Yesterday, I took Helena to the grocery store, and as always, she was the hit of the day, with everyone staring at her, talking to her... (in fact, we may have to work hard so that she doesn't get too arrogant, given how everyone dotes on her in public.)  Then, at the cashiers, we checked out and Helena said "obrigada" to the girl working the line.  The girl was in a bad mood, and didn't pay attention to Helena, so Helena spoke in a louder voice, "Thanks!"  The message, at least the one I understood, was "if you don't understand me in Portuguese, then let me try English!"  Better, after all, to think that someone doesn't understand, than to think that they are being rude.

The point of all of this, I suppose, is that Helena has learned that language is descriptive; it's also a way to ask for what you want.  But at some basic level, language is a social lubricant, a way to make contact with other human beings.  And when they don't recognize that element (something common to rude cashiers and many types of analytic philosophers), Helena wants to try something else.  Even if that means talking English in Brazil.

This morning, another interesting bilingual game.  Helena loves to use the diminutive and the aggrandizing forms of nouns: Mãe (mother) becomes maezinha (little mommy), a rock is a pedrinha, and she sings "macaco, macaquinho, macacão" (monkey, little monkey, big monkey) to herself for hours on end.  As she walked around her room this morning, looking for her stuffed alpaca ("paca, paca?"), she had to step around a number of pillows.  She looked at Rita and me in the way she does when she wants us to do something, and said, "pilinho."

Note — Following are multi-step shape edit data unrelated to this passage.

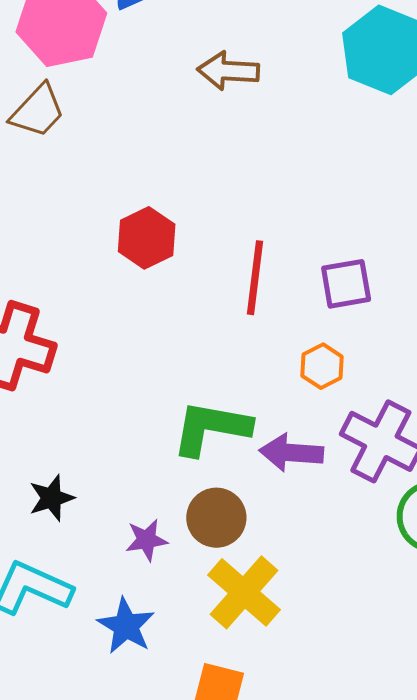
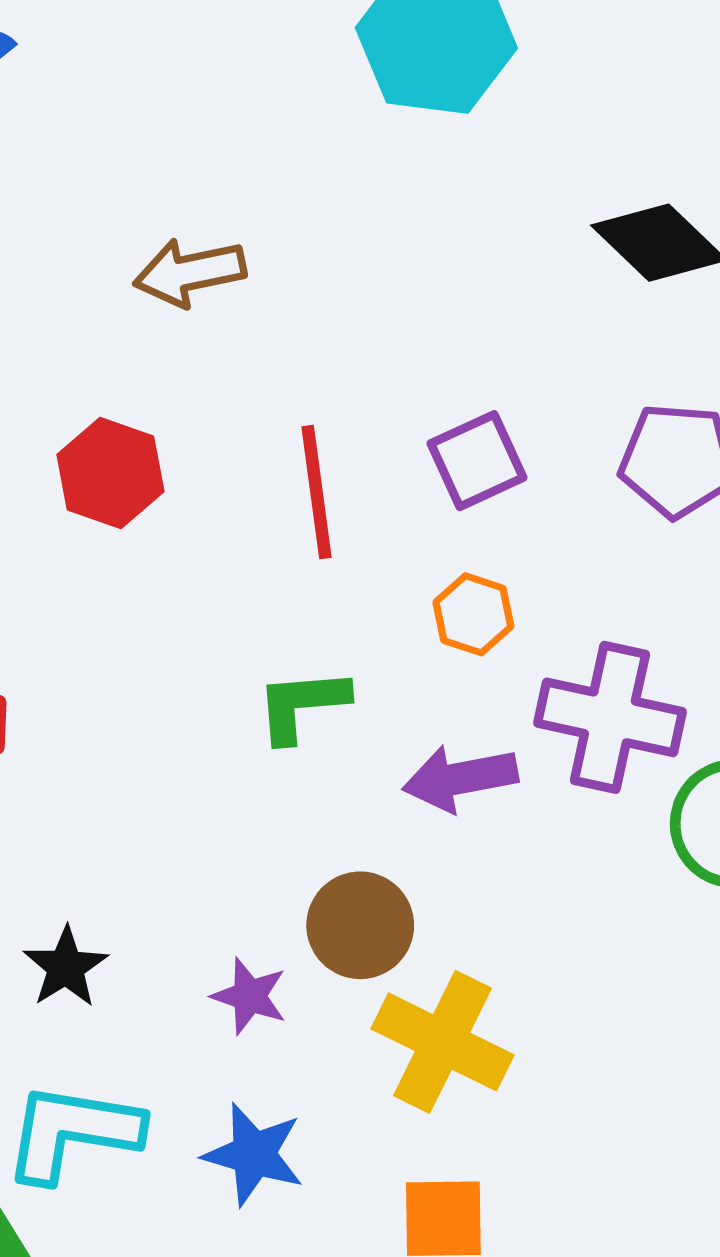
brown arrow: (228, 71) -> (190, 272), moved
green L-shape: (211, 428) -> (302, 705), moved, size x0.7
purple star: (146, 540) -> (249, 996), turned -30

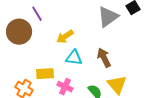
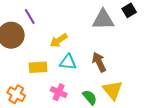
gray triangle: (108, 17) -> (103, 20), turned 35
yellow rectangle: (45, 74) -> (38, 67), moved

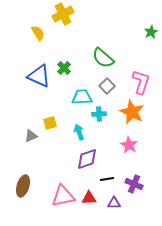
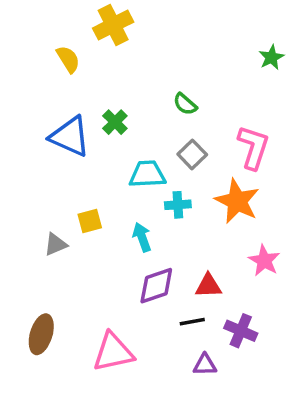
green semicircle: (103, 58) -> (185, 104), size x0.6
pink star: (129, 145) -> (264, 261), moved
red triangle: (89, 198) -> (208, 286), moved

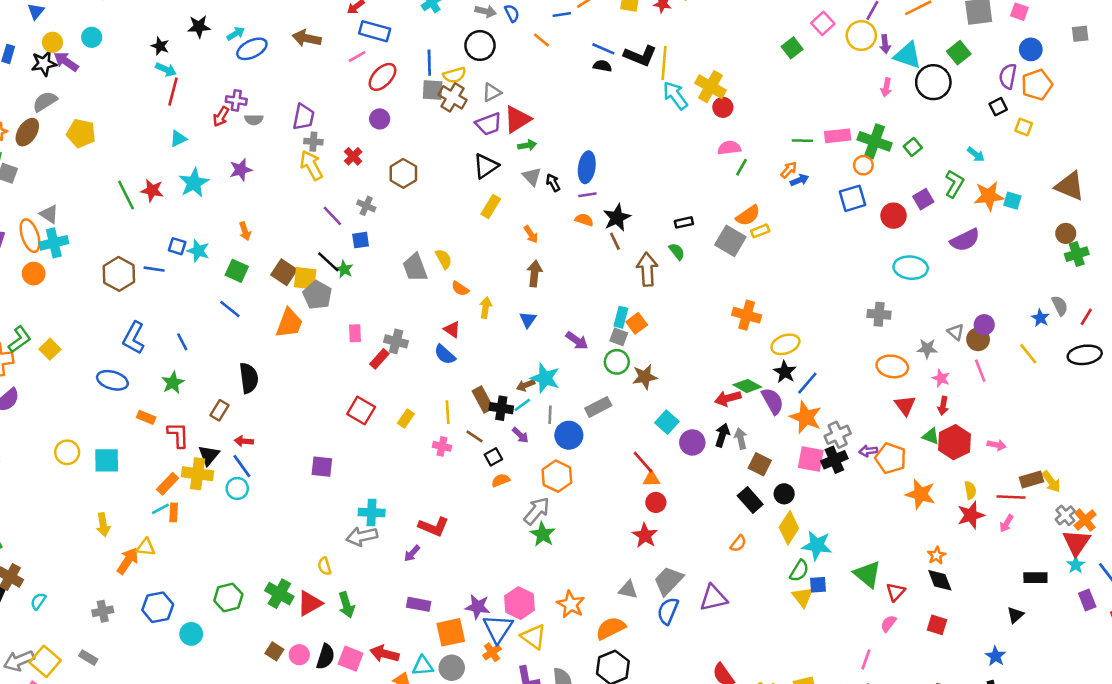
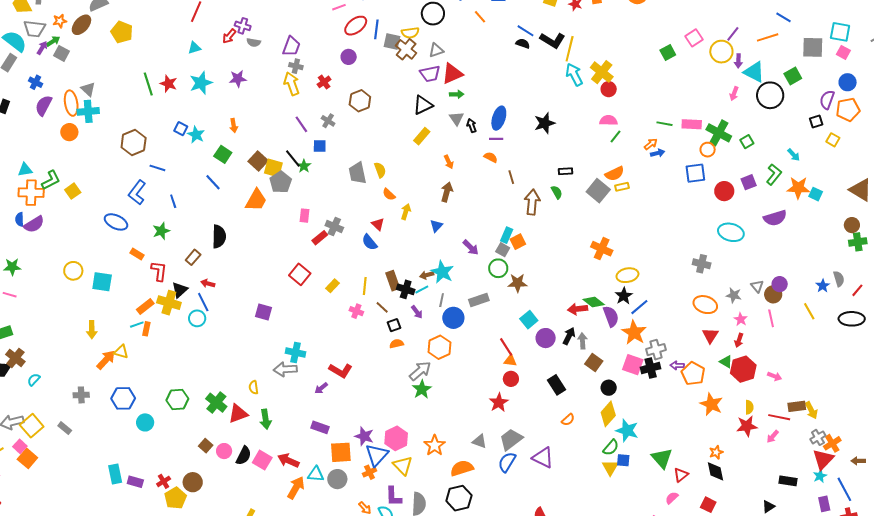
blue line: (429, 63) -> (376, 29), moved
black star: (617, 218) -> (545, 123), moved
blue line: (154, 269) -> (157, 168), moved
black rectangle: (750, 500) -> (557, 385), moved
purple triangle: (713, 598) -> (543, 458), turned 30

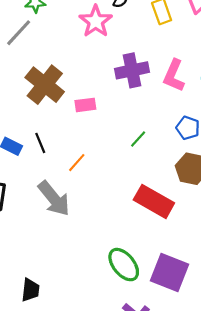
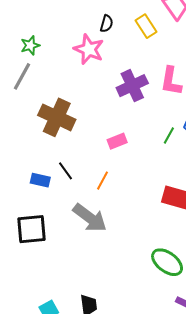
pink rectangle: (85, 105) -> (117, 141), moved
green line: (138, 139) -> (169, 136), moved

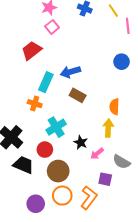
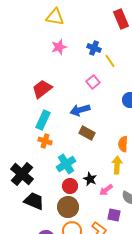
yellow line: (113, 11) -> (110, 61), moved
pink square: (52, 27) -> (93, 82), moved
cyan rectangle: (46, 82) -> (43, 120), moved
red circle: (45, 150) -> (70, 186), moved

"Pilinho" would be the perfect diminutive form if pillow were a Portuguese word, meaning "little pillow."  It isn't, of course, and Helena probably learned quickly as we laughed.  But it makes me wonder how Helena distinguishes one language from another.  How does she hear the difference?  Know that she should speak one language to me, and another to a person she meets on the street?  Honestly, I'm not sure how she figures it out, but as her language skills get better (and as we travel to the US next month, where she'll have to figure out the whole context anew), I have a lot to learn.